“What?”
“Australia,” Stewart said. “You know. We’ve talked about Australia. You said you’d like to see it.”
“I would like to see it.”
“So,” Stewart said, “we should go together, and on the way, we should stop in London and get married.”
“Married,” Annabeth said.
“I know it’s a little quick,” Stewart said, “but we’re neither one of us teenagers, and we both have children who probably don’t want to see their parents jetting off all over the world with a paramour. Or, you know what I mean. My children are all in and around London—well, except for Andrew, who’s in the Amazon, but that’s a long story. We’ll get him out of there long enough to attend the wedding—and we can fly your boys in, and then we can take off and call Australia our honeymoon. Go see the fairy penguins. That kind of thing.”
“Married,” Annabeth said again.
Stewart had a sudden feeling that this was not going well. He didn’t think he could have been that far off in judging the emotional climate between them. Why wasn’t it going well? He was beginning to feel a little panicked.
“When I’m not filming,” he plowed on, “we could travel wherever you liked. We could go to Rome. We could travel across the United States and see the places you want to write about. We could go to China.”
Annabeth had stopped making tea. She had the hot water half poured into a yellow and white polka-dot teapot, and she was still standing next to it, holding the kettle in the air, staring at him. Stewart had begun to feel like Jack the Ripper.
“Or not,” he said, in a last desperate bid to get a response out of her. “If you don’t like traveling, we could stay home. In Scotland, if you wanted. Or in Los Angeles. Or London. Or even, ah, here.”
“Oh, for God’s sake,” Marcey Mandret said. “You’ve got to go down on your knees or have a ring or some flowers or do something romantic. Don’t you know anything about anything?”
Stewart turned, feeling his face go brick red in a way he hadn’t since he was a third-former caught with a copy of a girlie mag in his Latin workbook. He was only somewhat mollified by finding that Marcey was not in her usual strappy little dress, but wearing sweats that covered everything as thoroughly as a burka. She was not, however, making fun of him. She was deadly serious.
“If you’re going to get her to marry you,” she said, “you’ve got to do something romantic. You’ve got to treat her like she’s worth doing something romantic for.”

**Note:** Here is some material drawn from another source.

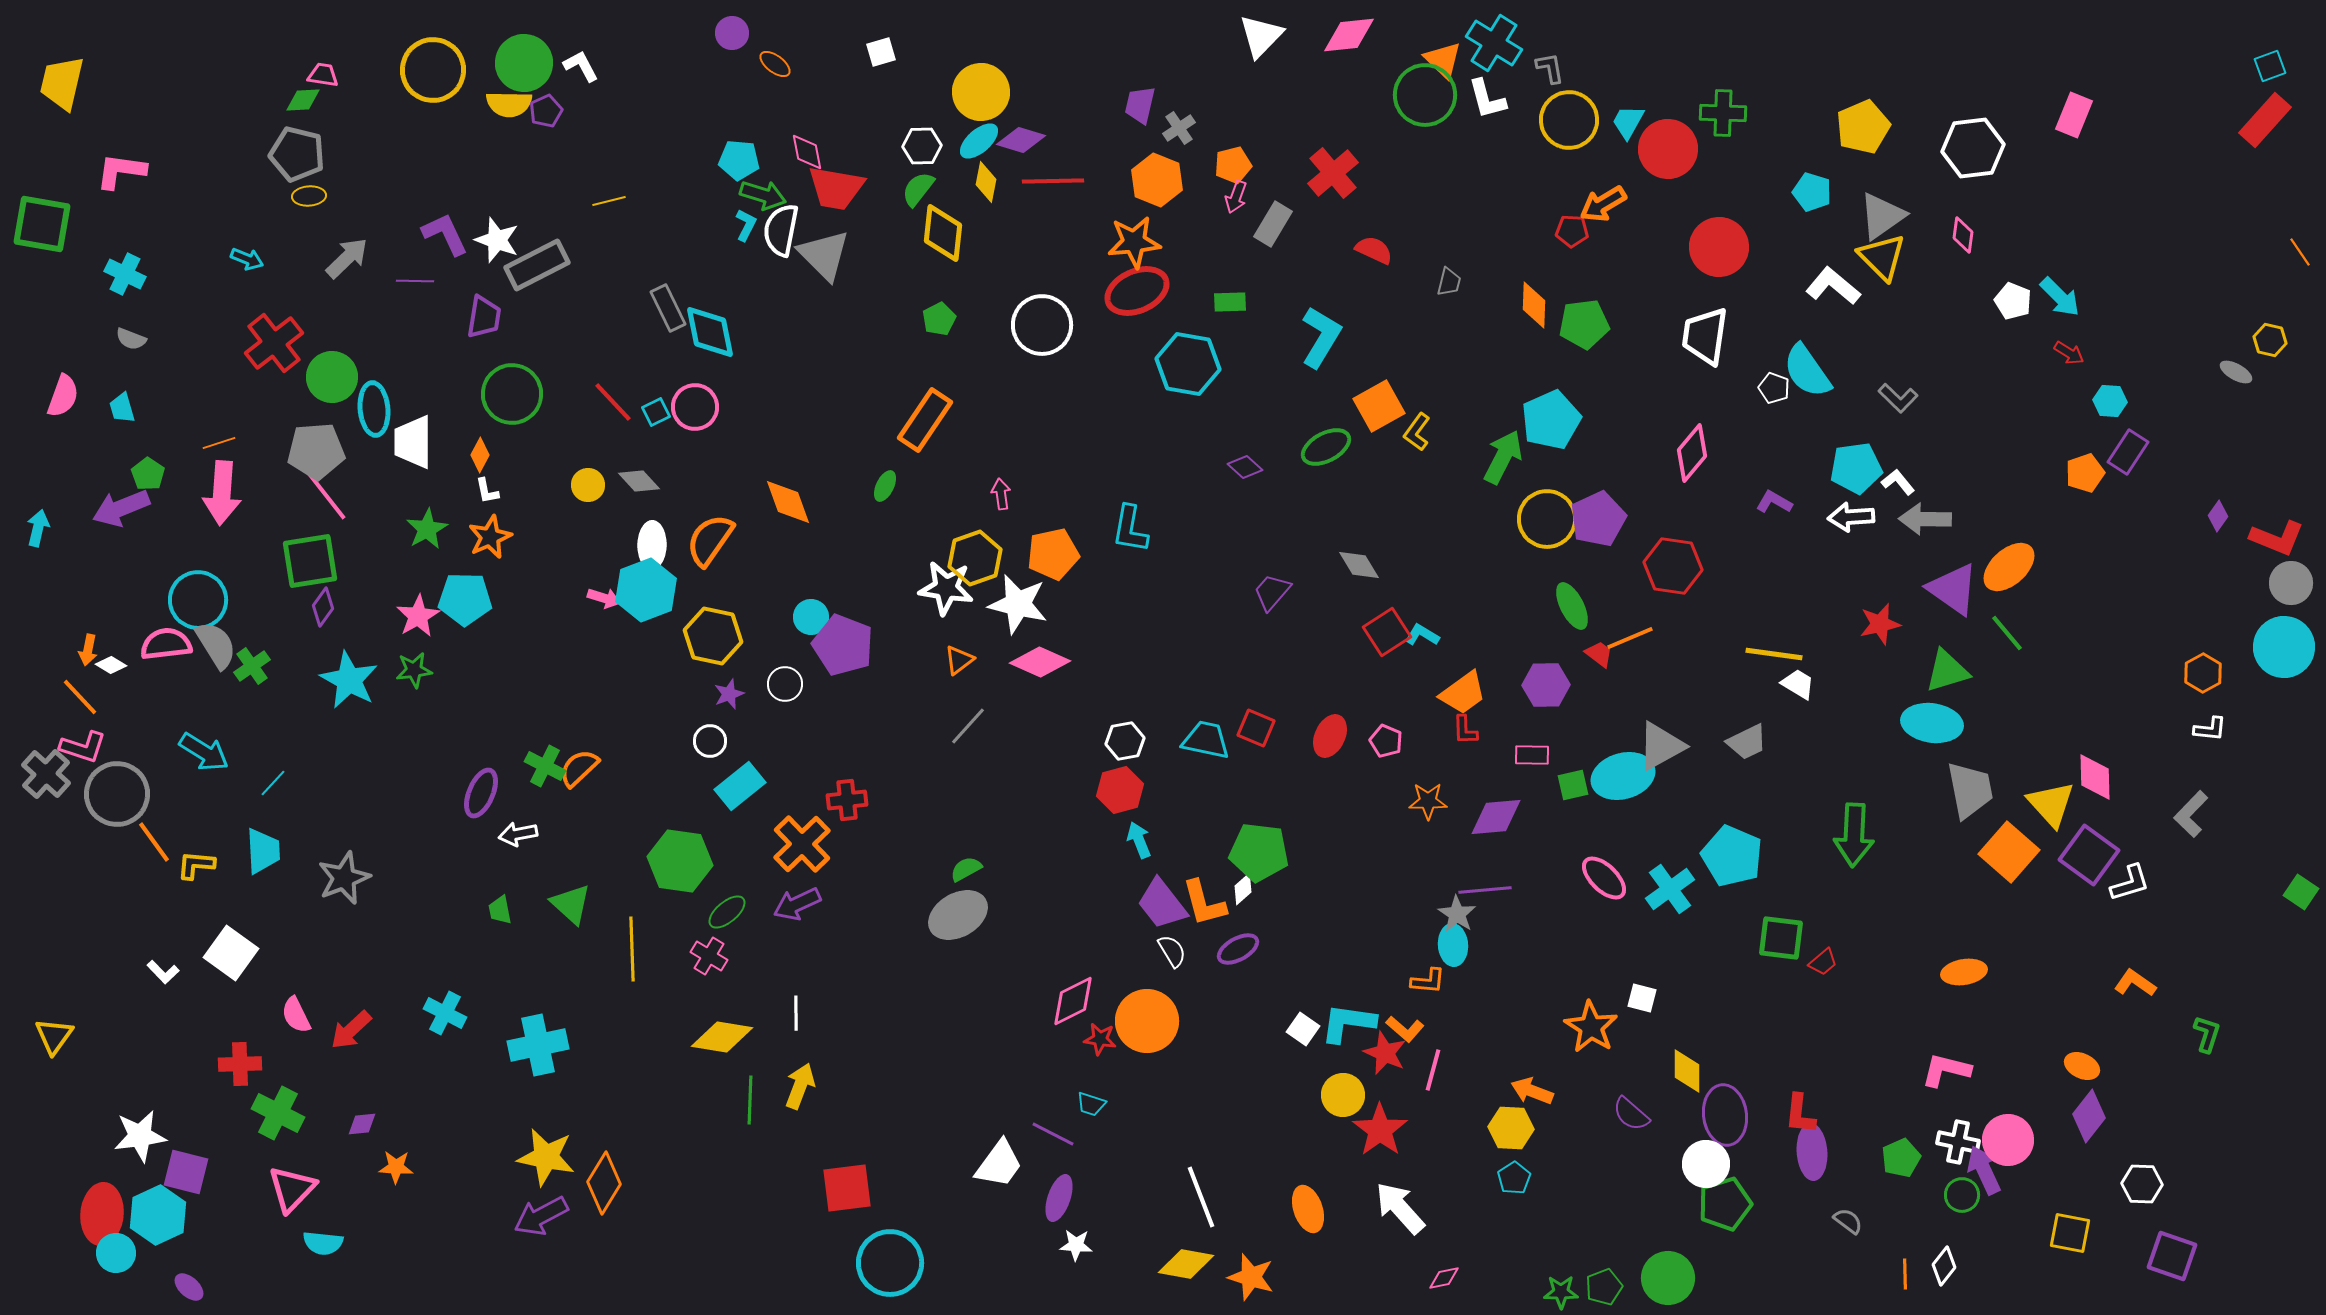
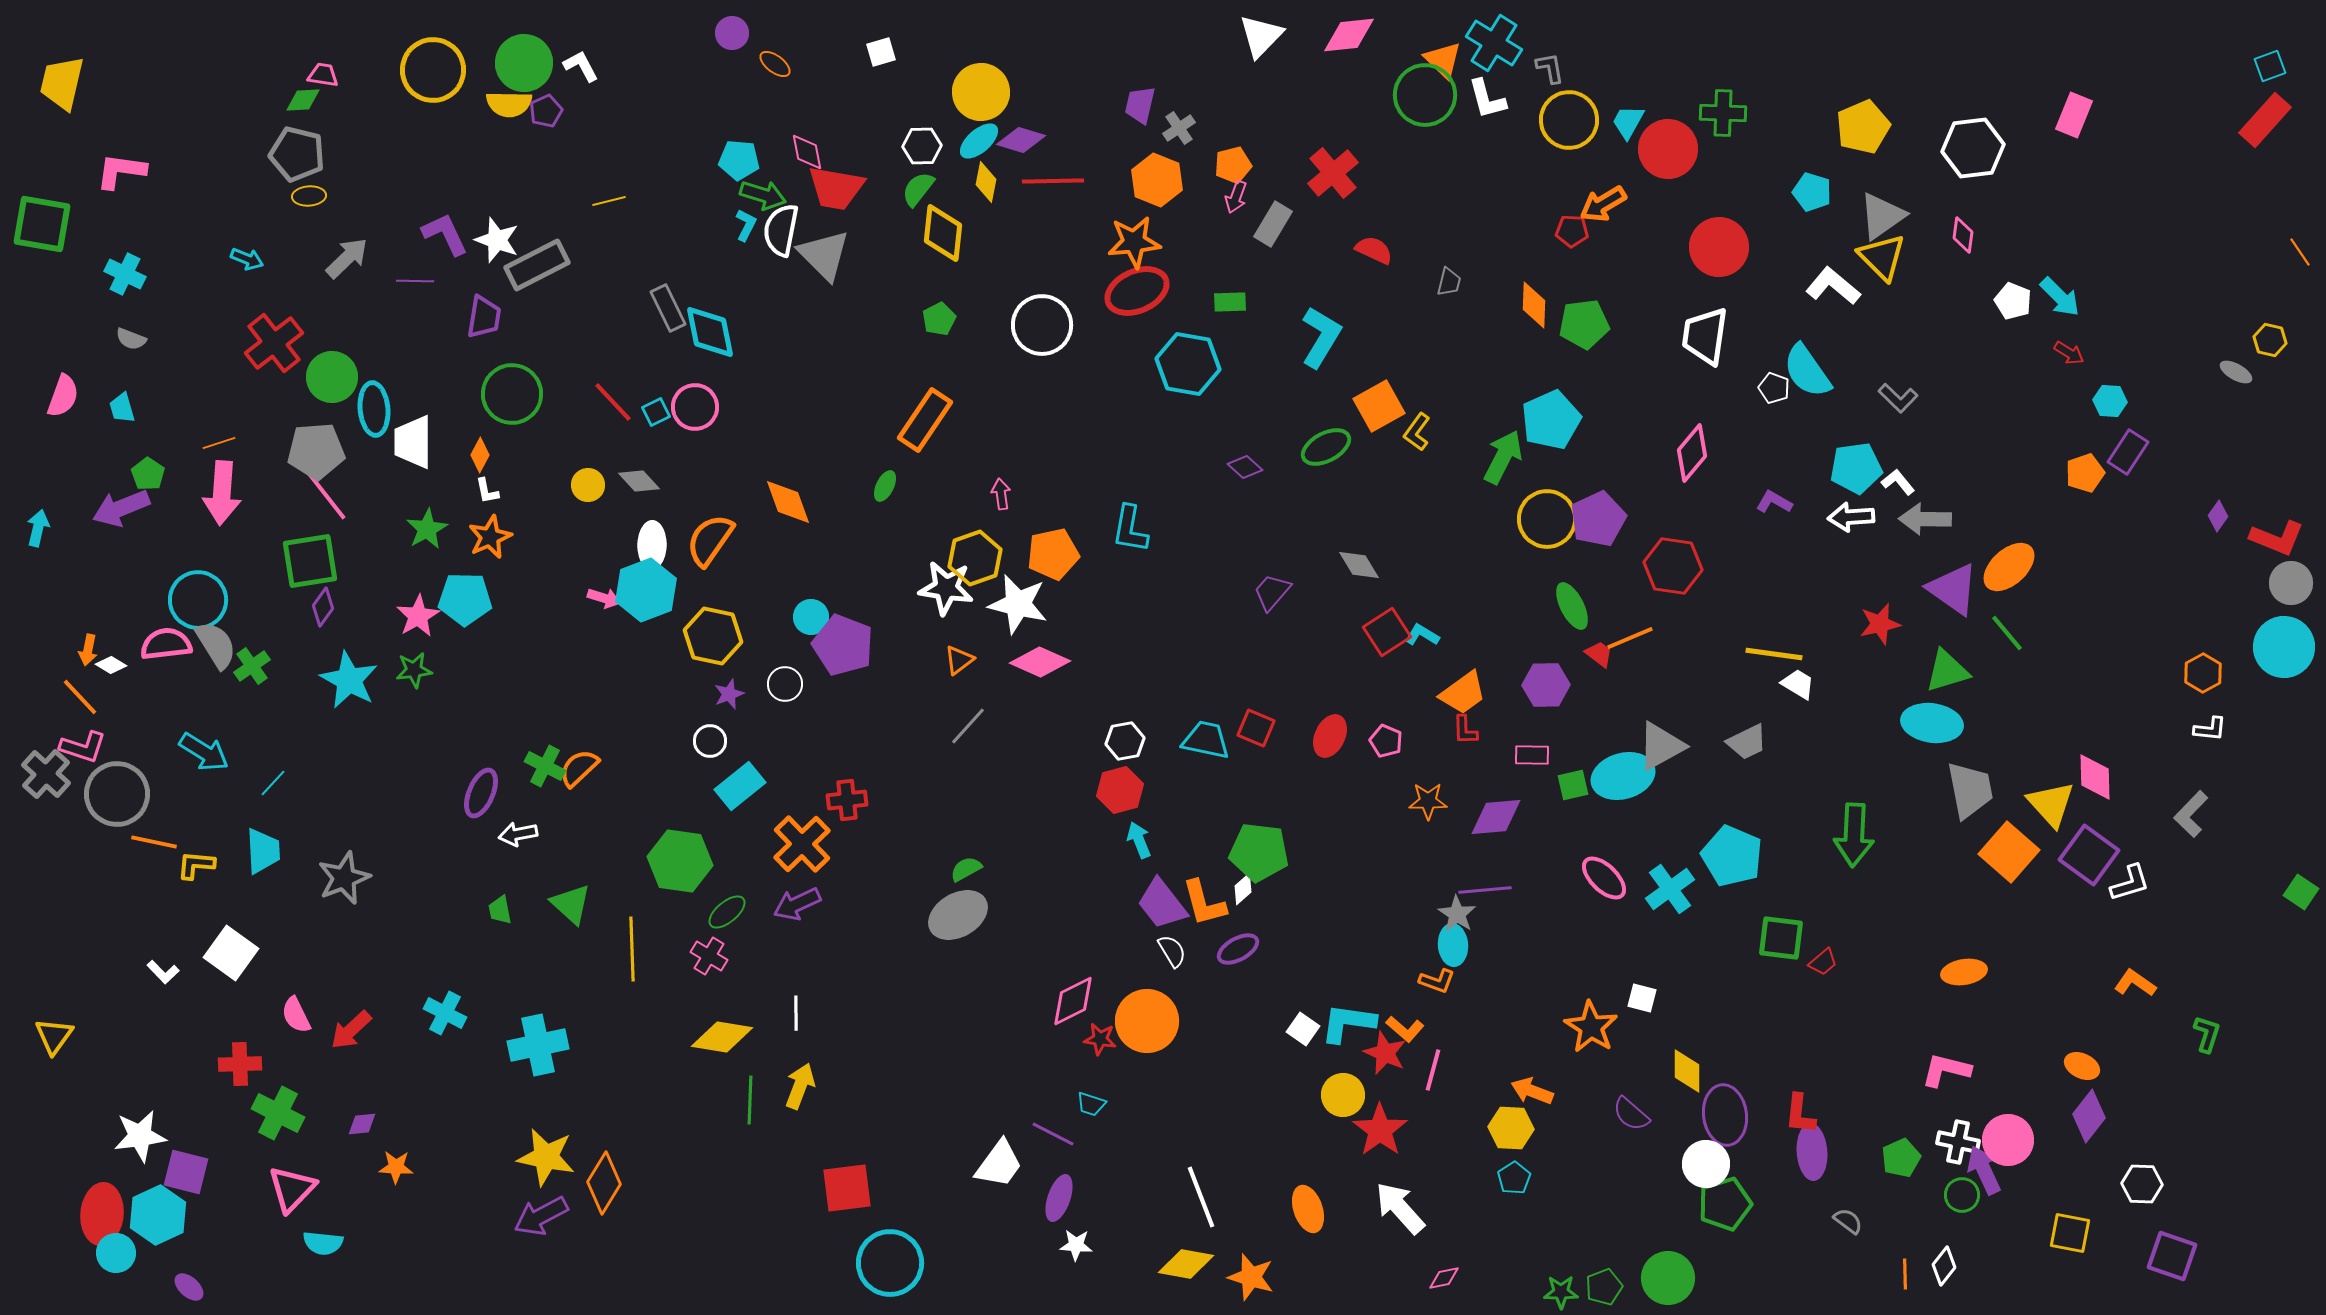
orange line at (154, 842): rotated 42 degrees counterclockwise
orange L-shape at (1428, 981): moved 9 px right; rotated 15 degrees clockwise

This seemed to do something to Annabeth, who until then had been frozen in place. She looked at the kettle she was holding and then at the teapot. She poured more water into the teapot until it was full. She put the kettle back on the stove. She bit her lip. Stewart had the terrible premonition that she was about to give him one of those lectures about how they would always be friends.
Instead, she said, “It’s all right, I think. I don’t need anything romantic, at least not right now. I’ll marry you.”
“Don’t do it,” Marcey Mandret said. “Not till he at least comes across with flowers. If you don’t insist, he’ll just go on forgetting to do anything romantic for the next fifty years.”
“We don’t have the next fifty years,” Stewart Gordon said.
“Make him get you flowers,” Marcey said again. “Do it.”
Annabeth put the top back onto the teapot and brought the teapot over to the kitchen table. She put it down and then sat down in front of it. The cat was there, waiting, the way it always was. Stewart didn’t understand what it was about cats.
“We can take the cat,” he said. “We can even take him to Australia if you want to. I don’t mean to separate you from the cat.”
“Okay,” Marcey Mandret said. “You can go back to saying yes. He’s lost it.”
2
There were times when Carl Frank honestly thought that the majority of human beings should be prevented by law from viewing any kind of popular entertainment. Viewing it, or reading it—in Carl Frank’s world, books were not thoughtful histories of America’s role in the post–World War II reconstruction of Europe or insightful analyses of the iconographic elements in Caravaggio’s Death of the Virgin. Books were like movies, and like television, and all three were engaged in an orgy of conspiracy theories and simple hyperbole that left nothing of reality untouched. Look at it, Carl thought, climbing carefully along the boardwalk as it started to get rocky and badly cared for. Look at the people, the otherwise sensible people, who believed that Kennedy was assassinated by a cabal led by Lyndon Johnson or that the Twin Towers came down on September 11 because George W. Bush had the CIA blow them up. Reality wasn’t good enough for them anymore. The messy, stupid pointlessness of it didn’t ring true. Maybe that part predated popular entertainment. It seemed to him that people had always preferred conspiracy theories to reality. That was why religions were so popular. No, it isn’t a matter of chance and circumstance that you’re here on this earth, or that your five-year-old child died of leukemia, or that you lost your job when the plant moved manufacturing operations to Taiwan. No, it isn’t chance and circumstance at all, it’s a plan, a vast cosmic plan, and you’re a very important part of it.